═══ Extracted information
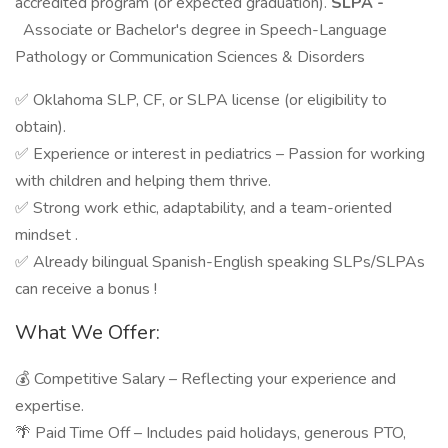
accredited program (or expected graduation).
SLPA -
Associate or Bachelor's degree in Speech-Language
Pathology or Communication Sciences & Disorders
✅ Oklahoma SLP, CF, or SLPA license (or eligibility to
obtain).
✅ Experience or interest in pediatrics – Passion for working
with children and helping them thrive.
✅ Strong work ethic, adaptability, and a team-oriented
mindset .
✅ Already bilingual Spanish-English speaking SLPs/SLPAs
can receive a bonus !
What We Offer:
💰 Competitive Salary – Reflecting your experience and
expertise.
🌴 Paid Time Off – Includes paid holidays, generous PTO,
══════
Your task is to restate, word for word, each line from the one that includes "your experience and" to the end of the records, with both ends included and nothing else.

Your response -
💰 Competitive Salary – Reflecting your experience and
expertise.
🌴 Paid Time Off – Includes paid holidays, generous PTO,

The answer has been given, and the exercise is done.